Register Guidelines E-Books Today's Posts Search

Go Back   MobileRead Forums > E-Book Formats > Workshop

Notices

Reply
 
Thread Tools Search this Thread
Old 02-12-2020, 01:23 PM   #31
Jellby
frumious Bandersnatch
Jellby ought to be getting tired of karma fortunes by now.Jellby ought to be getting tired of karma fortunes by now.Jellby ought to be getting tired of karma fortunes by now.Jellby ought to be getting tired of karma fortunes by now.Jellby ought to be getting tired of karma fortunes by now.Jellby ought to be getting tired of karma fortunes by now.Jellby ought to be getting tired of karma fortunes by now.Jellby ought to be getting tired of karma fortunes by now.Jellby ought to be getting tired of karma fortunes by now.Jellby ought to be getting tired of karma fortunes by now.Jellby ought to be getting tired of karma fortunes by now.
 
Jellby's Avatar
 
Posts: 7,544
Karma: 19001583
Join Date: Jan 2008
Location: Spaniard in Sweden
Device: Cybook Orizon, Kobo Aura
Quote:
Originally Posted by DNSB View Post
I do check first to make sure that someone has not used one of those strings but so far, that has not happened.
I use ¬, |, ¦, @ as temporary replacement characters. Easy to input from my keyboard, unlikely to be present in any novel-like text (but always check first).

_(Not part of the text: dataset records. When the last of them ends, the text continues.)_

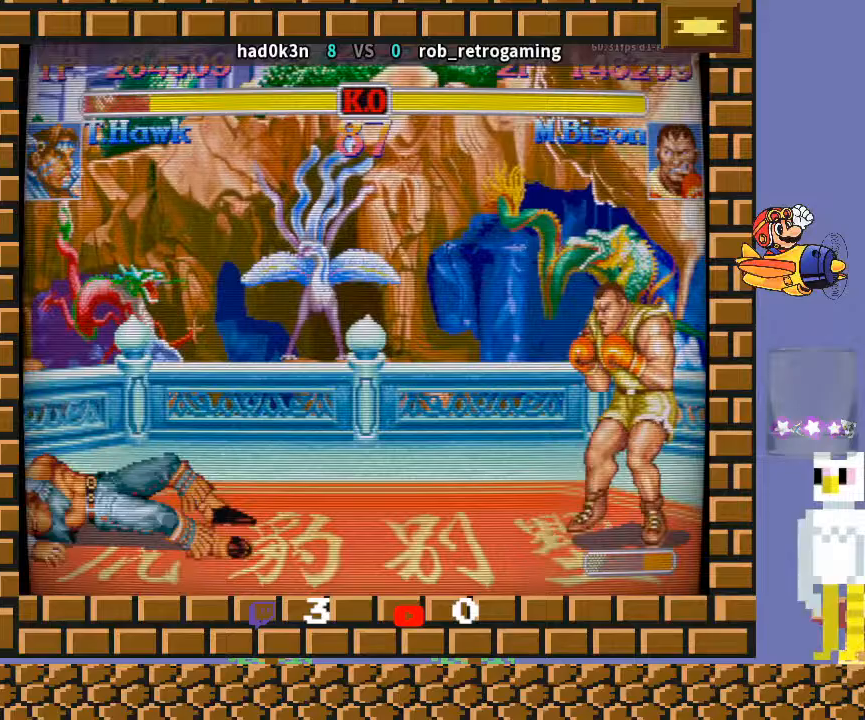
{"buttons": [], "left_stick": "down-right", "events": [[333, "left_stick", "right"], [467, "left_stick", "down-right"]]}
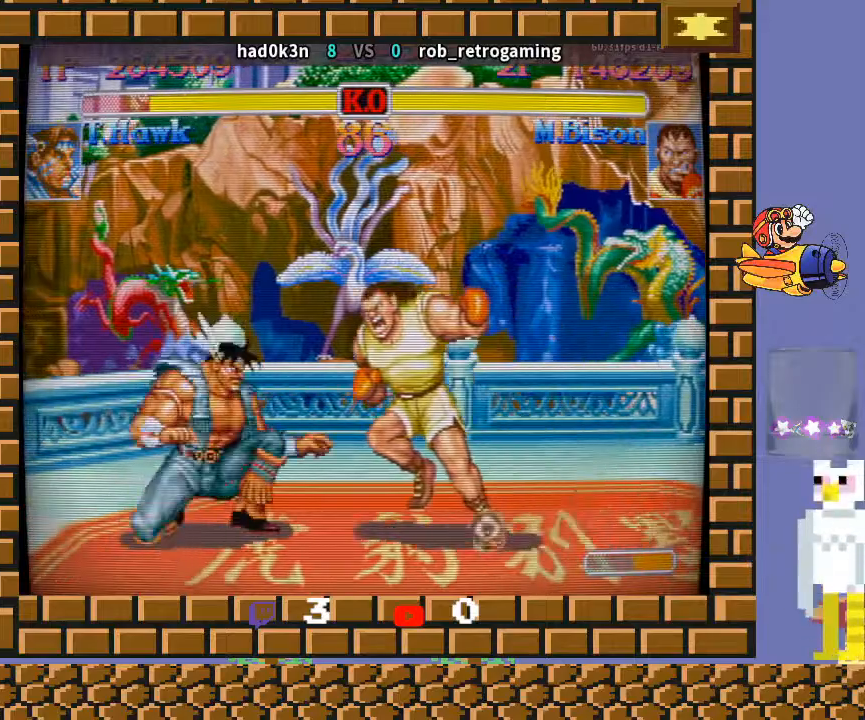
{"buttons": [], "left_stick": "down-left", "events": [[33, "left_stick", "down"], [100, "left_stick", "down-left"]]}
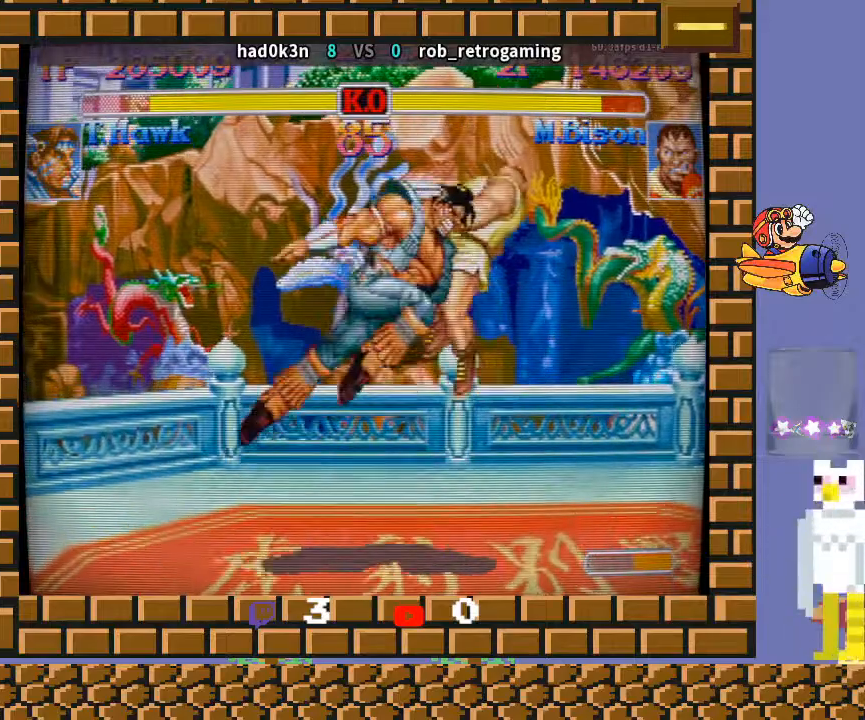
{"buttons": [], "left_stick": "center", "events": [[167, "left_stick", "center"]]}
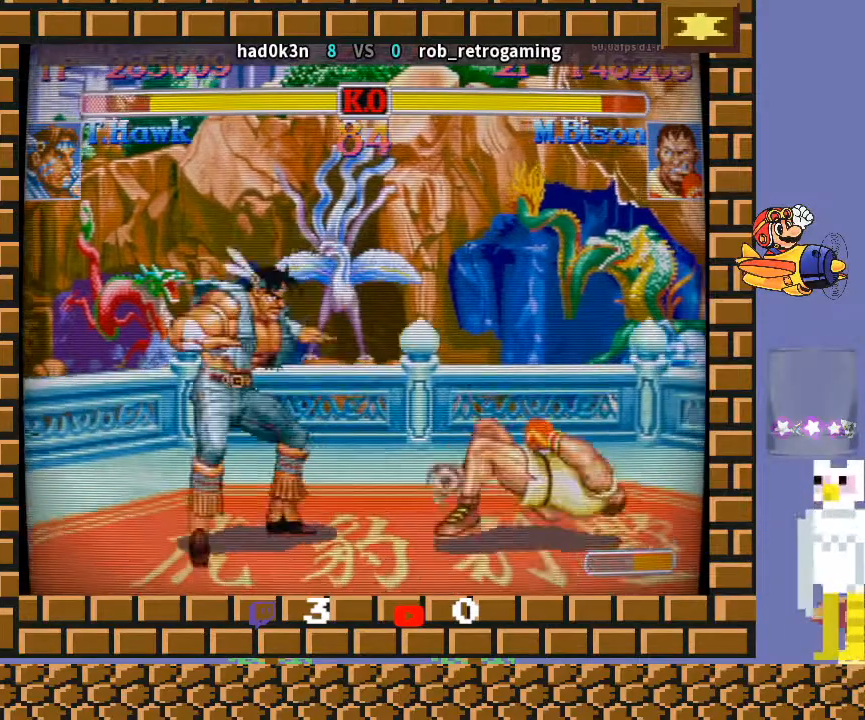
{"buttons": [], "left_stick": "down-left", "events": [[67, "left_stick", "right"], [333, "left_stick", "up-right"], [500, "left_stick", "down-left"]]}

You may get surprises with ’em, days’, ’tis, evermo’, etc. Not to mention ‘em and ‘tis (I have seen them too often).
Jellby is offline   Reply With Quote
Old 02-12-2020, 03:00 PM   #32
DNSB
Bibliophagist
DNSB ought to be getting tired of karma fortunes by now.DNSB ought to be getting tired of karma fortunes by now.DNSB ought to be getting tired of karma fortunes by now.DNSB ought to be getting tired of karma fortunes by now.DNSB ought to be getting tired of karma fortunes by now.DNSB ought to be getting tired of karma fortunes by now.DNSB ought to be getting tired of karma fortunes by now.DNSB ought to be getting tired of karma fortunes by now.DNSB ought to be getting tired of karma fortunes by now.DNSB ought to be getting tired of karma fortunes by now.DNSB ought to be getting tired of karma fortunes by now.
 
DNSB's Avatar
 
Posts: 45,210
Karma: 168808723
Join Date: Jul 2010
Location: Vancouver
Device: Kobo Sage, Libra Colour, Lenovo M8 FHD, Paperwhite 4, Tolino epos
Quote:
Originally Posted by Jellby View Post
I use ¬, |, ¦, @ as temporary replacement characters. Easy to input from my keyboard, unlikely to be present in any novel-like text (but always check first).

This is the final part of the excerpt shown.